Exercise goal —
Omitting all pictures, retype the entries below exactly as given.

[Source data]
= = =
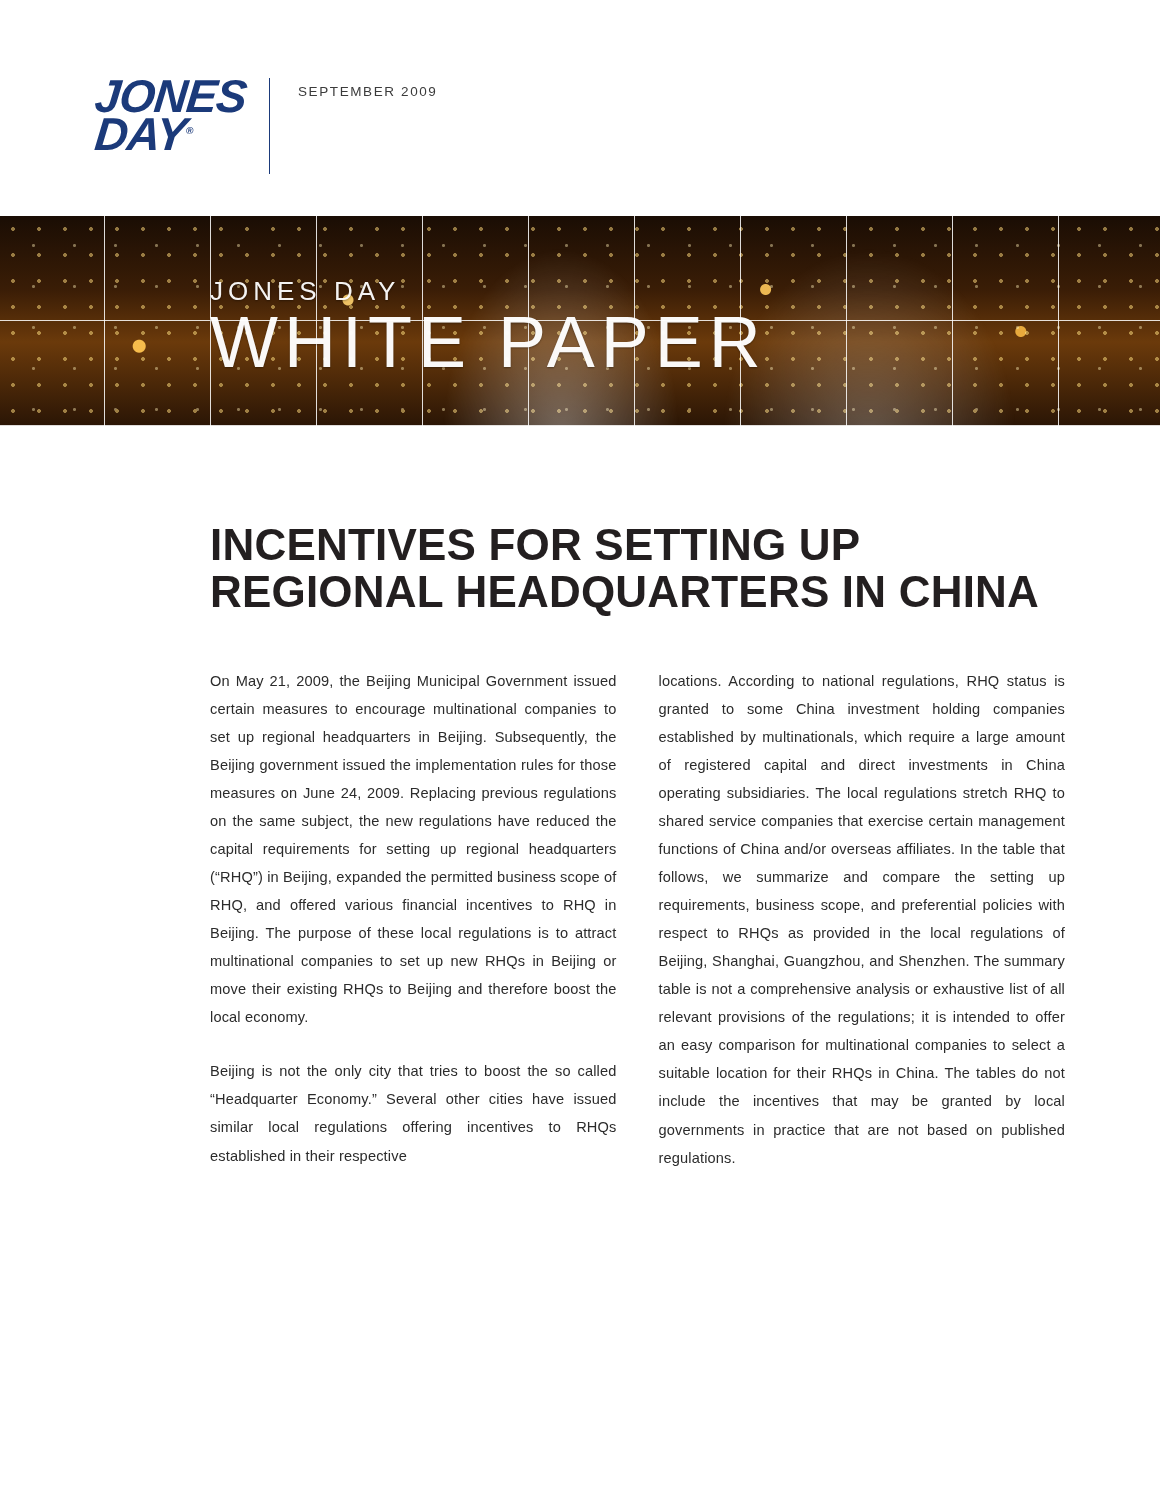JONES DAY®
SEPTEMBER 2009
JONES DAY WHITE PAPER
Incentives for Setting Up Regional Headquarters in China
On May 21, 2009, the Beijing Municipal Government issued certain measures to encourage multinational companies to set up regional headquarters in Beijing. Subsequently, the Beijing government issued the implementation rules for those measures on June 24, 2009. Replacing previous regulations on the same subject, the new regulations have reduced the capital requirements for setting up regional headquarters (“RHQ”) in Beijing, expanded the permitted business scope of RHQ, and offered various financial incentives to RHQ in Beijing. The purpose of these local regulations is to attract multinational companies to set up new RHQs in Beijing or move their existing RHQs to Beijing and therefore boost the local economy.
Beijing is not the only city that tries to boost the so called “Headquarter Economy.” Several other cities have issued similar local regulations offering incentives to RHQs established in their respective
locations. According to national regulations, RHQ status is granted to some China investment holding companies established by multinationals, which require a large amount of registered capital and direct investments in China operating subsidiaries. The local regulations stretch RHQ to shared service companies that exercise certain management functions of China and/or overseas affiliates. In the table that follows, we summarize and compare the setting up requirements, business scope, and preferential policies with respect to RHQs as provided in the local regulations of Beijing, Shanghai, Guangzhou, and Shenzhen. The summary table is not a comprehensive analysis or exhaustive list of all relevant provisions of the regulations; it is intended to offer an easy comparison for multinational companies to select a suitable location for their RHQs in China. The tables do not include the incentives that may be granted by local governments in practice that are not based on published regulations.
= = =
Written response —
JONES DAY®
SEPTEMBER 2009
JONES DAY WHITE PAPER
Incentives for Setting Up Regional Headquarters in China
On May 21, 2009, the Beijing Municipal Government issued certain measures to encourage multinational companies to set up regional headquarters in Beijing. Subsequently, the Beijing government issued the implementation rules for those measures on June 24, 2009. Replacing previous regulations on the same subject, the new regulations have reduced the capital requirements for setting up regional headquarters (“RHQ”) in Beijing, expanded the permitted business scope of RHQ, and offered various financial incentives to RHQ in Beijing. The purpose of these local regulations is to attract multinational companies to set up new RHQs in Beijing or move their existing RHQs to Beijing and therefore boost the local economy.
Beijing is not the only city that tries to boost the so called “Headquarter Economy.” Several other cities have issued similar local regulations offering incentives to RHQs established in their respective
locations. According to national regulations, RHQ status is granted to some China investment holding companies established by multinationals, which require a large amount of registered capital and direct investments in China operating subsidiaries. The local regulations stretch RHQ to shared service companies that exercise certain management functions of China and/or overseas affiliates. In the table that follows, we summarize and compare the setting up requirements, business scope, and preferential policies with respect to RHQs as provided in the local regulations of Beijing, Shanghai, Guangzhou, and Shenzhen. The summary table is not a comprehensive analysis or exhaustive list of all relevant provisions of the regulations; it is intended to offer an easy comparison for multinational companies to select a suitable location for their RHQs in China. The tables do not include the incentives that may be granted by local governments in practice that are not based on published regulations.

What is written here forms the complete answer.